What needs to be done =>
Give back the whole listing exactly as written, pictures excluded.

########################################

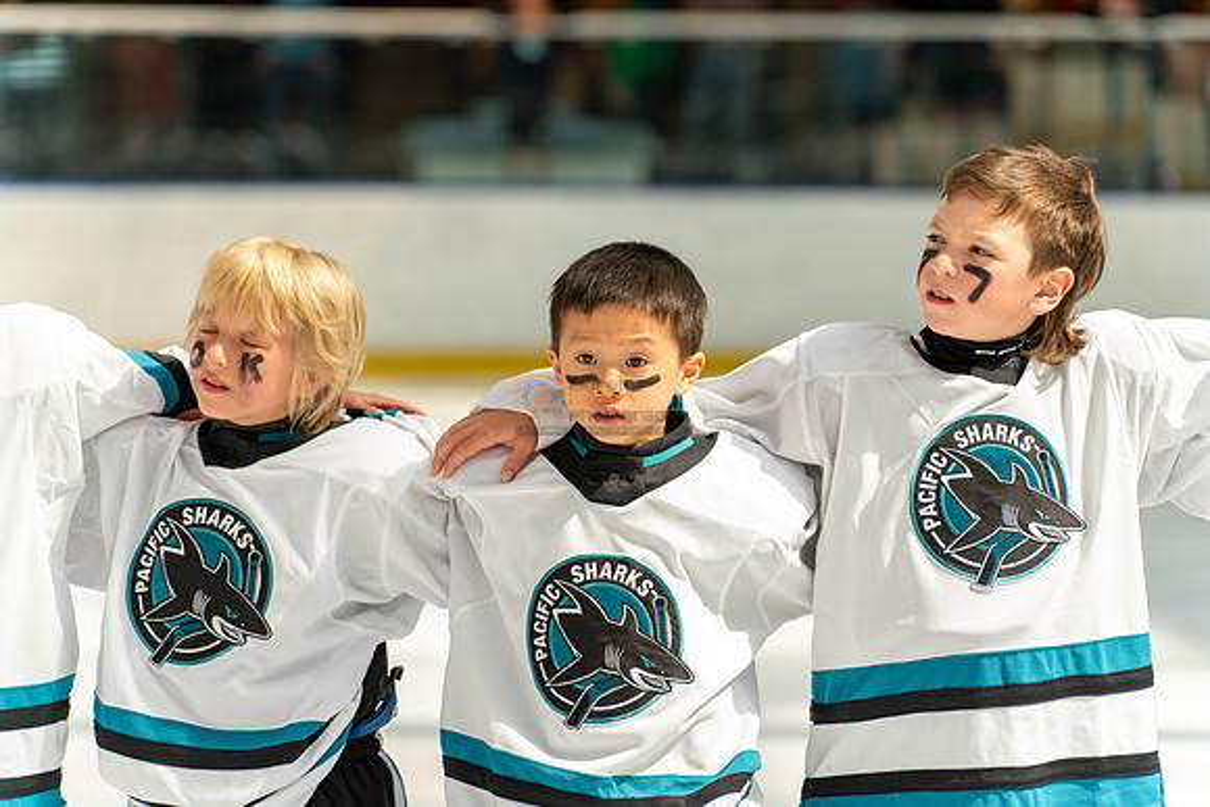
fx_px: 5043
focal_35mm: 150
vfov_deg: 9.2
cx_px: 605
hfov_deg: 13.7
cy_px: 404
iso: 1600
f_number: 3.5
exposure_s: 1/2500
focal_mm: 150
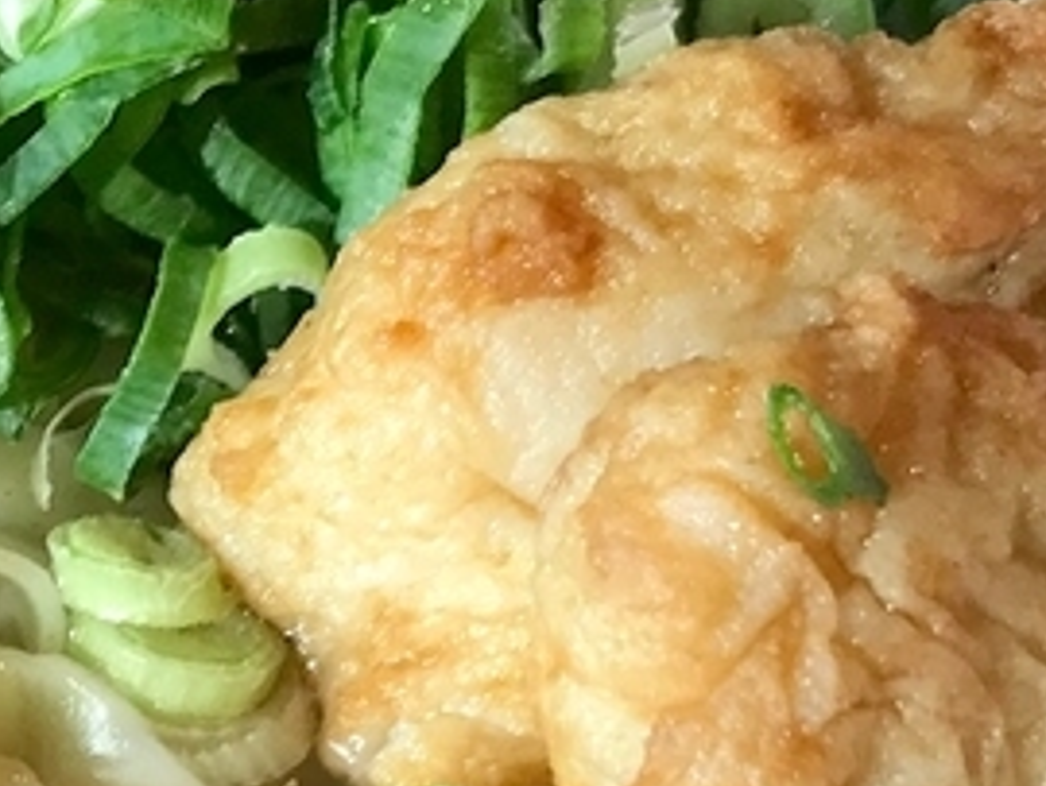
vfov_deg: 17.8
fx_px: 2510
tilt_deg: -54.2
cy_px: 347
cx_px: 380
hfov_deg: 23.5
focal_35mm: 83
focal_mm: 3.99
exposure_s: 1/120
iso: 32
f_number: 1.8
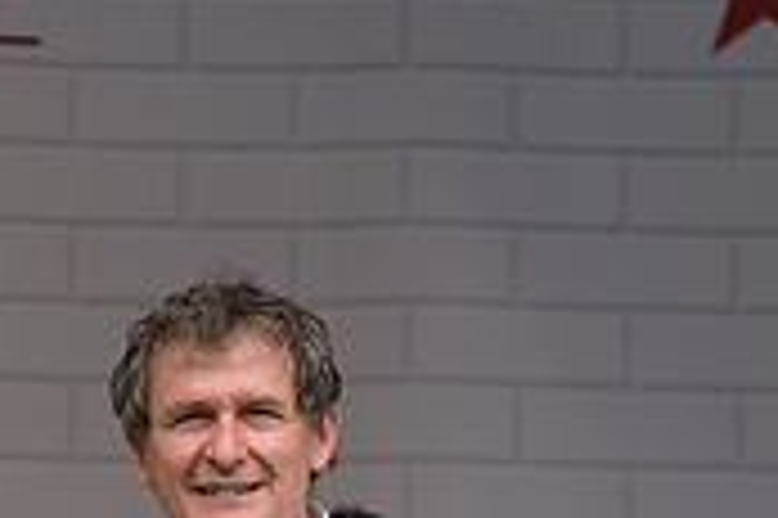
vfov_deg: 5.8
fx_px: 5074
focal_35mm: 235
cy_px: 754
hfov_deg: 8.7
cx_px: -103
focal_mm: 70
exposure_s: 1/1600
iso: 200
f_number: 3.2
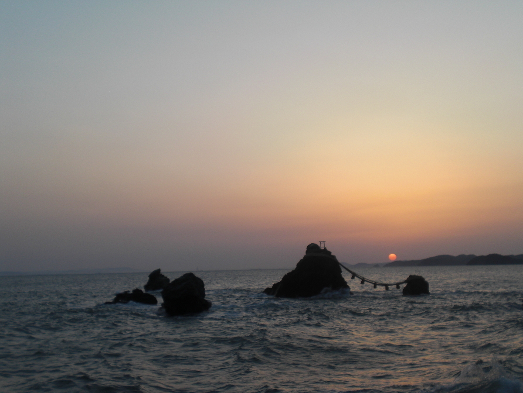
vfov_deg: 28.6
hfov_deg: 37.5
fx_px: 771
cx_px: 262
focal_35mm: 51
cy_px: 196
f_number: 3.6
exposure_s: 1/160
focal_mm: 8.44
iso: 64
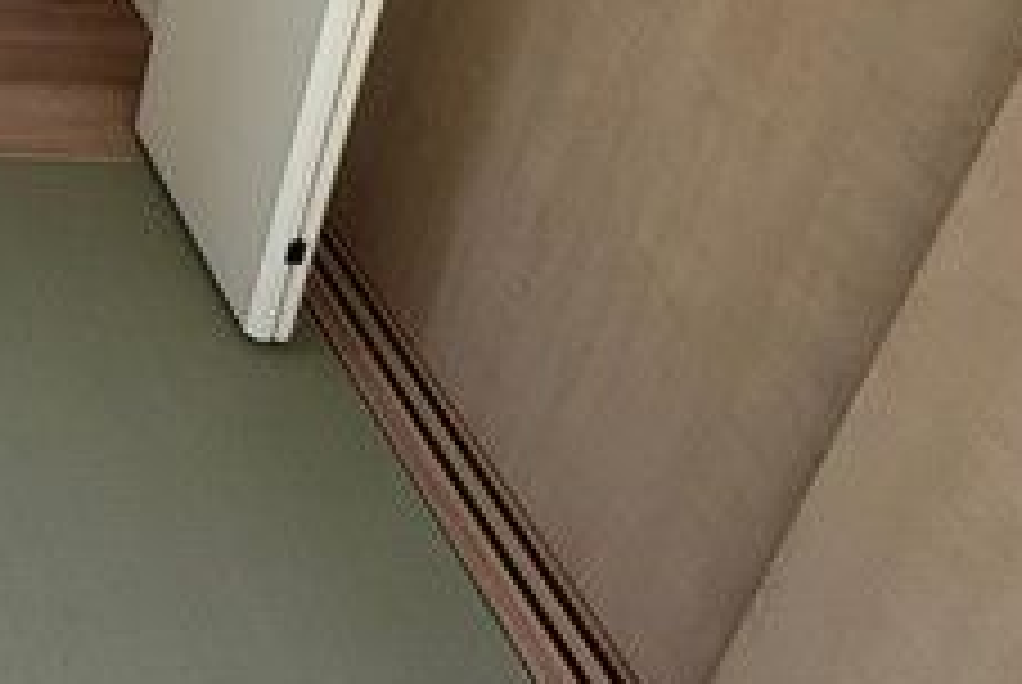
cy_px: -378
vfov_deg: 24.4
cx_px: -401
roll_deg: +1.7
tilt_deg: -16.9
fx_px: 1165
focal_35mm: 41
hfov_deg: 31.7
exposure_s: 1/99
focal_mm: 2.22
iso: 64
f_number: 2.2
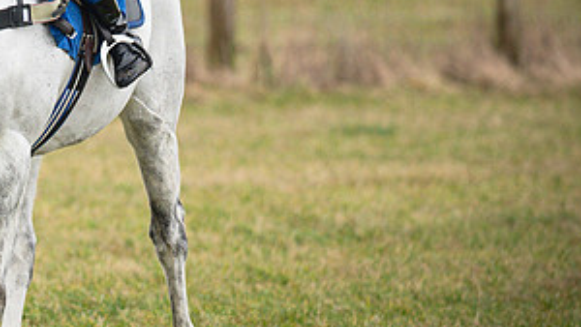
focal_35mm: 541
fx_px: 8338
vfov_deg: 2.2
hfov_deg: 4.0
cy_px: -25
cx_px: -63
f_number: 1.9
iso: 800
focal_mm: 135
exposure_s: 1/1200
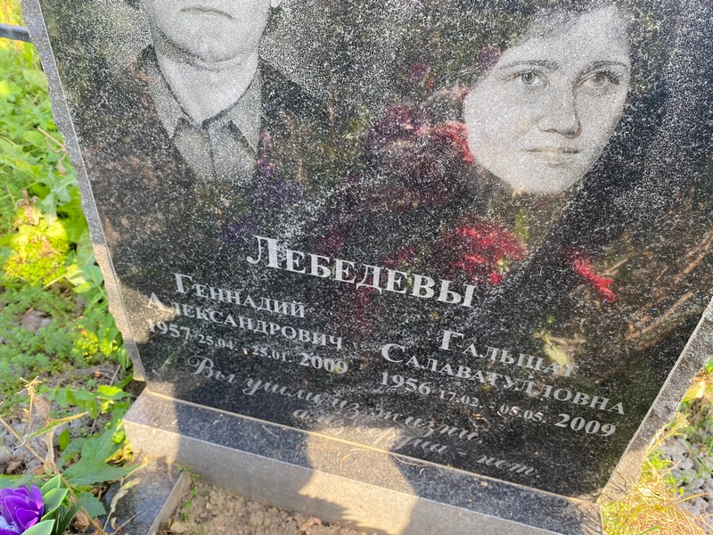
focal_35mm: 26
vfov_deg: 53.1
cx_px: 356
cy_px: 268
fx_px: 536
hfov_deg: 67.3
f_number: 1.8
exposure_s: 1/124
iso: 32
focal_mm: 4.25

########################################

Expected answer =>
fx_px: 5043
focal_35mm: 150
vfov_deg: 9.2
cx_px: 605
hfov_deg: 13.7
cy_px: 404
iso: 1600
f_number: 3.5
exposure_s: 1/2500
focal_mm: 150
vfov_deg: 17.8
fx_px: 2510
tilt_deg: -54.2
cy_px: 347
cx_px: 380
hfov_deg: 23.5
focal_35mm: 83
focal_mm: 3.99
exposure_s: 1/120
iso: 32
f_number: 1.8
vfov_deg: 5.8
fx_px: 5074
focal_35mm: 235
cy_px: 754
hfov_deg: 8.7
cx_px: -103
focal_mm: 70
exposure_s: 1/1600
iso: 200
f_number: 3.2
vfov_deg: 28.6
hfov_deg: 37.5
fx_px: 771
cx_px: 262
focal_35mm: 51
cy_px: 196
f_number: 3.6
exposure_s: 1/160
focal_mm: 8.44
iso: 64
cy_px: -378
vfov_deg: 24.4
cx_px: -401
roll_deg: +1.7
tilt_deg: -16.9
fx_px: 1165
focal_35mm: 41
hfov_deg: 31.7
exposure_s: 1/99
focal_mm: 2.22
iso: 64
f_number: 2.2
focal_35mm: 541
fx_px: 8338
vfov_deg: 2.2
hfov_deg: 4.0
cy_px: -25
cx_px: -63
f_number: 1.9
iso: 800
focal_mm: 135
exposure_s: 1/1200
focal_35mm: 26
vfov_deg: 53.1
cx_px: 356
cy_px: 268
fx_px: 536
hfov_deg: 67.3
f_number: 1.8
exposure_s: 1/124
iso: 32
focal_mm: 4.25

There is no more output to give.